::: Data to process :::
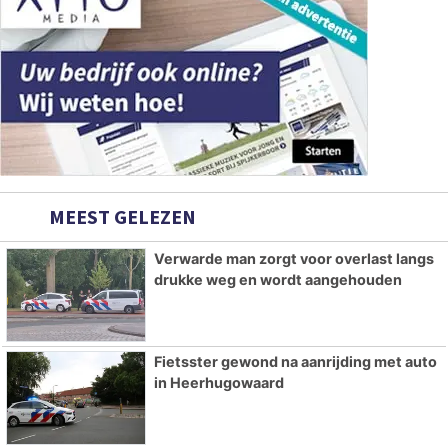
MEEST GELEZEN
Verwarde man zorgt voor overlast langs
drukke weg en wordt aangehouden
Fietsster gewond na aanrijding met auto
in Heerhugowaard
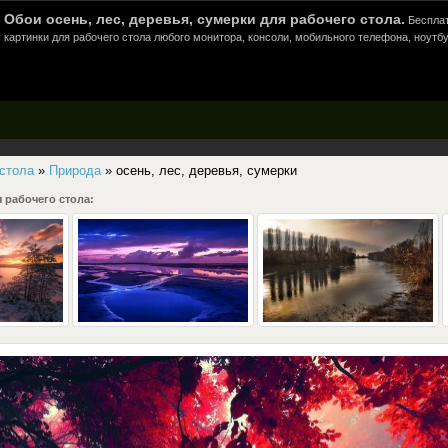
Обои осень, лес, деревья, сумерки для рабочего стола.
Бесплат
картинки для рабочего стола любого монитора, консоли, мобильного телефона, ноутбу
 стола
»
Природа
» осень, лес, деревья, сумерки
 рабочего стола:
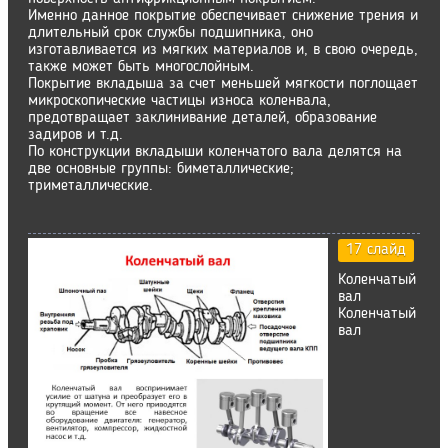
Именно данное покрытие обеспечивает снижение трения и
длительный срок службы подшипника, оно
изготавливается из мягких материалов и, в свою очередь,
также может быть многослойным.
Покрытие вкладыша за счет меньшей мягкости поглощает
микроскопические частицы износа коленвала,
предотвращает заклинивание деталей, образование
задиров и т.д.
По конструкции вкладыши коленчатого вала делятся на
две основные группы: биметаллические;
триметаллические.
17 слайд
Коленчатый
вал
Коленчатый
вал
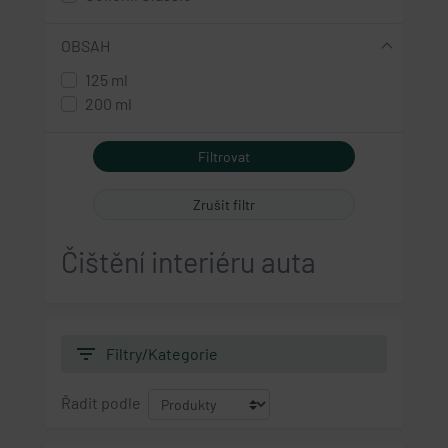
OBSAH
125 ml
200 ml
Zrušit filtr
Čištění interiéru auta
filter_list
Filtry/Kategorie
Řadit podle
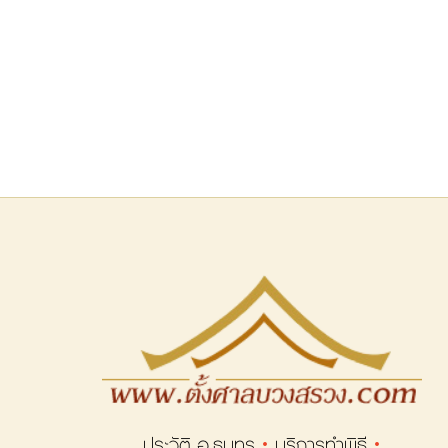
ประวัติ อ.ธนทร
บริการทำพิธี
·
·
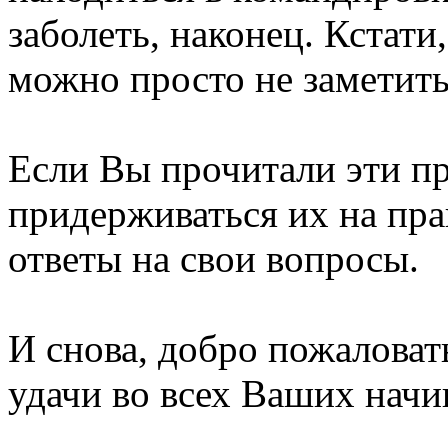
заболеть, наконец. Кстат
можно просто не заметить.
Если Вы прочитали эти пр
придерживаться их на пра
ответы на свои вопросы.
И снова, добро пожаловат
удачи во всех Ваших начи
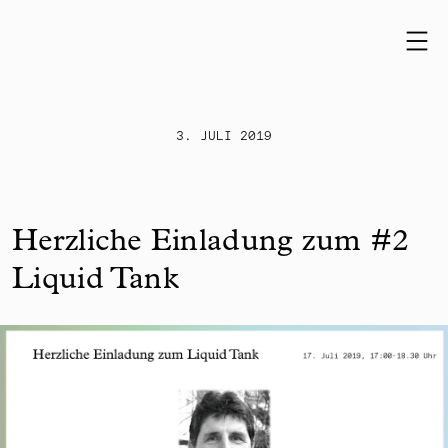
Skip to content
3. JULI 2019
Herzliche Einladung zum #2
Liquid Tank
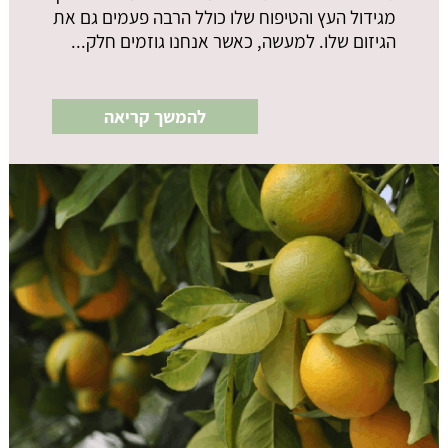
מגידול העץ והטיפוח שלו כולל הרבה פעמים גם את
הגיזום שלו. למעשה, כאשר אנחנו גוזמים חלק...
להמשך קריאה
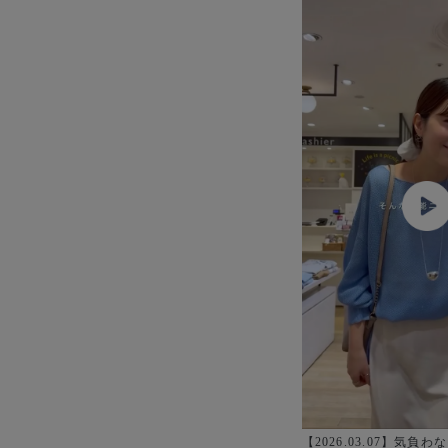
爽やか
秋冬
薄手
透け感
【2026.03.07】気負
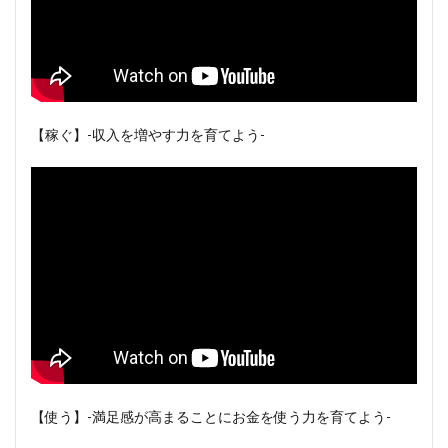
【稼ぐ】-収入を増やす力を育てよう-
【使う】-満足感が高まることにお金を使う力を育てよう-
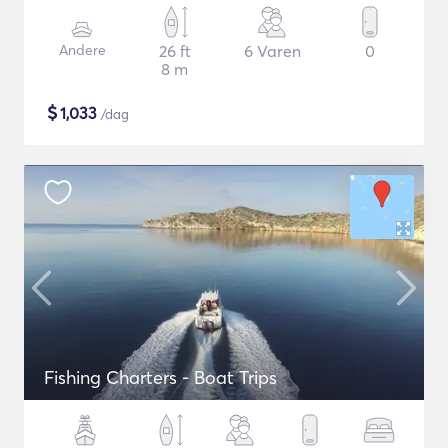
Andere
26 ft
6 Varen
0
8 m
$
1,033
/dag
Fishing Charters - Boat Trips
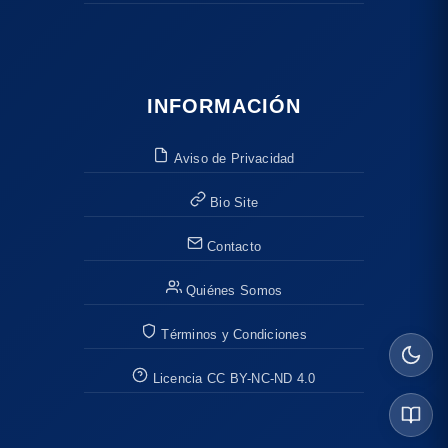
INFORMACIÓN
Aviso de Privacidad
Bio Site
Contacto
Quiénes Somos
Términos y Condiciones
Licencia CC BY-NC-ND 4.0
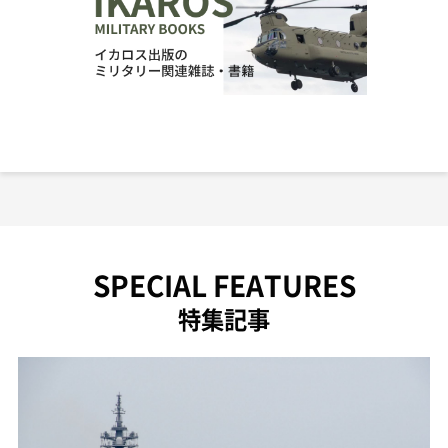
SPECIAL FEATURES
特集記事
:::
Problem to work on:
Copy every line above word for word, leaving the pictures out of your answer.

Exercise response:
MEEST GELEZEN
Verwarde man zorgt voor overlast langs
drukke weg en wordt aangehouden
Fietsster gewond na aanrijding met auto
in Heerhugowaard
Обои осень, лес, деревья, сумерки для рабочего стола.
Бесплат
картинки для рабочего стола любого монитора, консоли, мобильного телефона, ноутбу
 стола
»
Природа
» осень, лес, деревья, сумерки
 рабочего стола:
Именно данное покрытие обеспечивает снижение трения и
длительный срок службы подшипника, оно
изготавливается из мягких материалов и, в свою очередь,
также может быть многослойным.
Покрытие вкладыша за счет меньшей мягкости поглощает
микроскопические частицы износа коленвала,
предотвращает заклинивание деталей, образование
задиров и т.д.
По конструкции вкладыши коленчатого вала делятся на
две основные группы: биметаллические;
триметаллические.
17 слайд
Коленчатый
вал
Коленчатый
вал
OBSAH
125 ml
200 ml
Zrušit filtr
Čištění interiéru auta
filter_list
Filtry/Kategorie
Řadit podle
ประวัติ อ.ธนทร
บริการทำพิธี
·
·
заболеть, наконец. Кстат
можно просто не заметить.
Если Вы прочитали эти пр
придерживаться их на пра
ответы на свои вопросы.
И снова, добро пожаловат
удачи во всех Ваших начи
Skip to content
3. JULI 2019
Herzliche Einladung zum #2
Liquid Tank
מגידול העץ והטיפוח שלו כולל הרבה פעמים גם את
הגיזום שלו. למעשה, כאשר אנחנו גוזמים חלק...
להמשך קריאה
爽やか
秋冬
薄手
透け感
【2026.03.07】気負
【稼ぐ】-収入を増やす力を育てよう-
【使う】-満足感が高まることにお金を使う力を育てよう-
Andere
26 ft
6 Varen
0
8 m
$
1,033
/dag
Fishing Charters - Boat Trips
INFORMACIÓN
Aviso de Privacidad
Bio Site
Contacto
Quiénes Somos
Términos y Condiciones
Licencia CC BY-NC-ND 4.0
SPECIAL FEATURES
特集記事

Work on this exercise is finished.